Qu'est-ce qu'un terrain dans un jeu de balle ? Au pire, une surface qui se fait oublier, sauf quand elle n'est pas bien entretenue. Une planéité d'accueil sur laquelle les joueurs évoluent et où la balle roule, avec des effets et des rebonds comme si elle était une particule élémentaire calculable - ainsi du parquet luisant ou de la surface synthétique où les baskets crissent et de la pelouse impeccable où s'agrippent les crampons du foot. Billard, effets, calculs, courses et arrêtés "au quart de tour". Au mieux c'est un miroir mécanique, principe des ressorts d'un rebond au principe du jeu, mais en droit prévisible - et dont la vitesse est variable : gazon, terre battue et plastique du tennis. Quel ennui, ce sol qui porte si mal son nom de terrain, lequel vient de "terre" !

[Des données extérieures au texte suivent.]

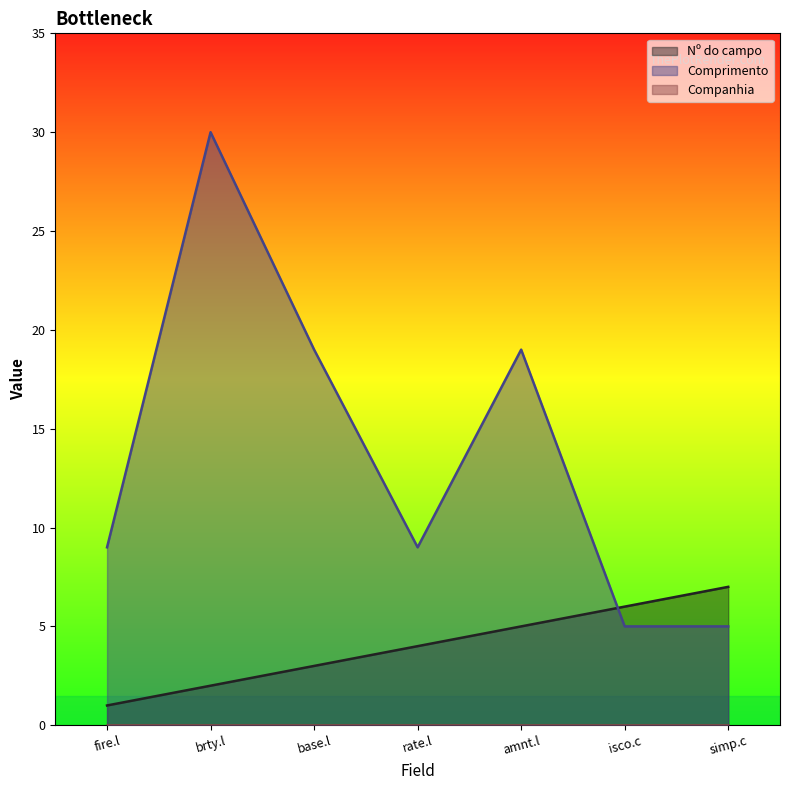

The value of Comprimento at rate.l is 9. True or false?

True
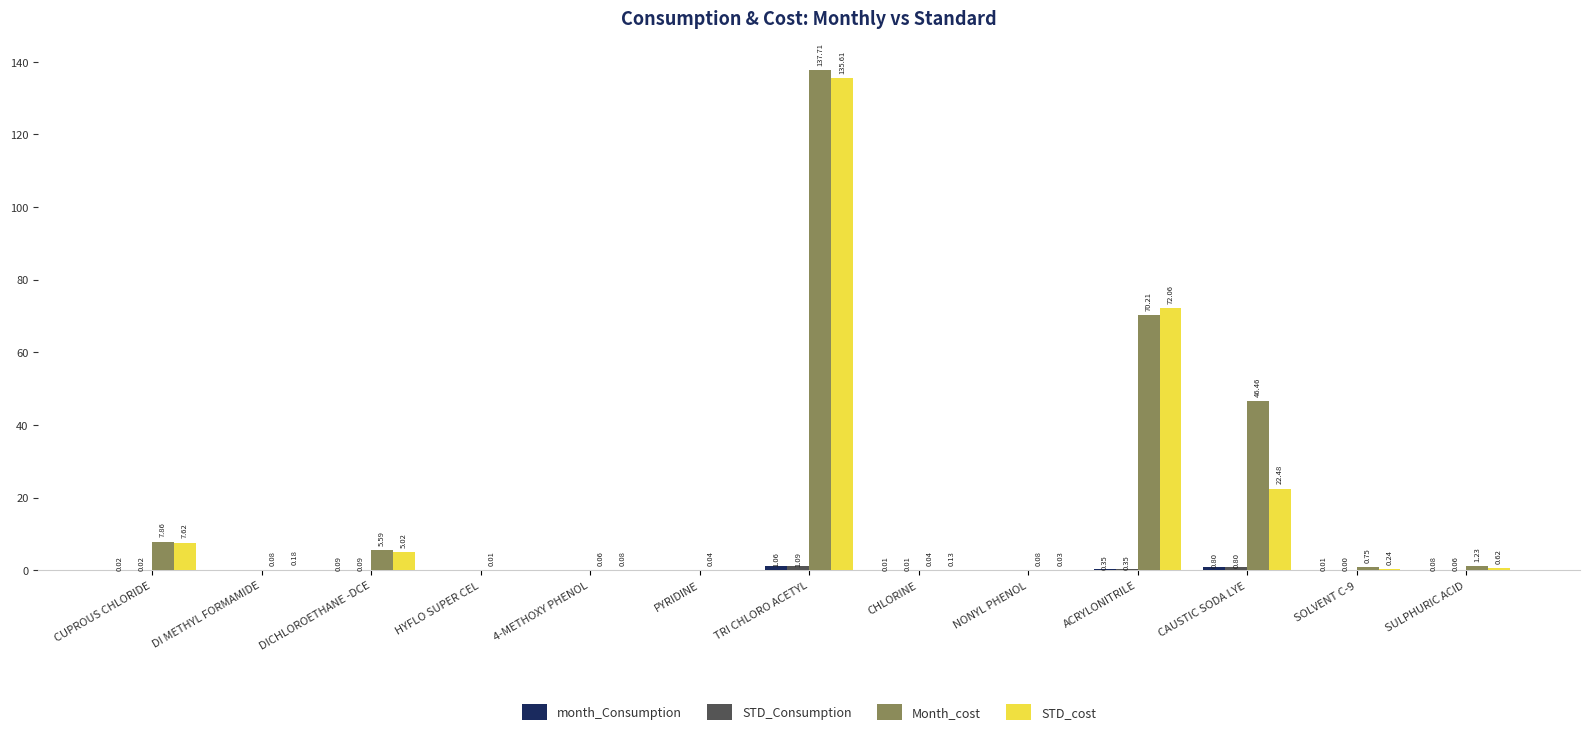

What is the total value across all series at DICHLOROETHANE -DCE?

10.8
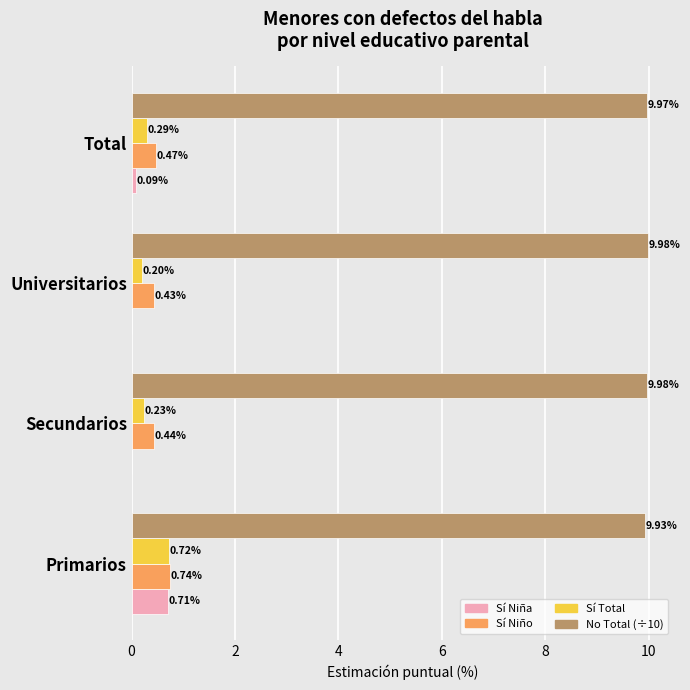

What is the sum of all Sí Total values?

1.4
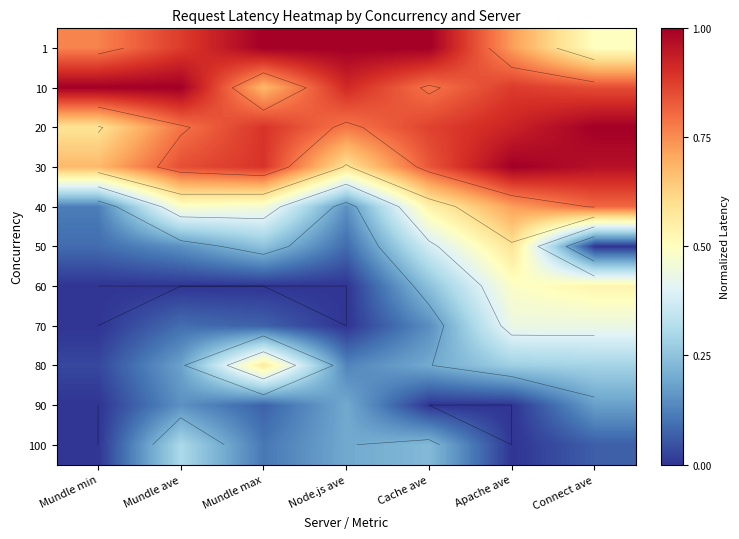

Rank the categories by 60 value from highest to lowest.

Connect ave, Apache ave, Cache ave, Mundle min, Mundle ave, Mundle max, Node.js ave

Le terrain du rugby garde les épices de la terre, sa sécheresse, son humidité, sa dureté, sa mollesse, sa viscosité, et cette réjouissante boue qui allonge les aplatis, fait déraper le crampon virant, déchausse le lourd pilier dans sa poussée, fait hoqueter l'en-avant, poisse la balle, macule le maillot d'une glorieuse salissure...
On ne se contente pas d'y évoluer comme des anges qu'on n'est pas.
On ne s'y vautre pas complaisamment pour simuler quelque douleur imaginaire mais pénalisante pour l'adversaire : on y tombe lourdement et nécessairement, constitutivement, parce que le jeu le veut. Parce qu'on est soi-même un corps grave, parce qu'on est plaqué ou qu'on plaque, parce que la mêlée s'effondre, parce qu'on aplatit l'essai.
La trilogie corps du joueur - balle - terre se conjugue, deux à deux, trois à trois, dans l'espace et dans le temps : contact nécesaire de la balle et du sol avant le coup de pied, rebond du drop, lâcher prise du joueur à terre.
Elle atteint son apothéose et son cas spécial au moment de l'essai, validation du triple contact unissant joueur+balle+sol.
Enfin le sol n'est pas un simple lieu, un site ou un moyen : c'est un véritable partenaire où il faut prendre ses appuis, eux aussi variés, lourds ou aériens, pour sauter ou pour s'affaler, pour virer, pour se retourner sur le côté comme un demi-scarabée, pour s'immobiliser, pour s'élancer, pour faire ployer les nuques adverses.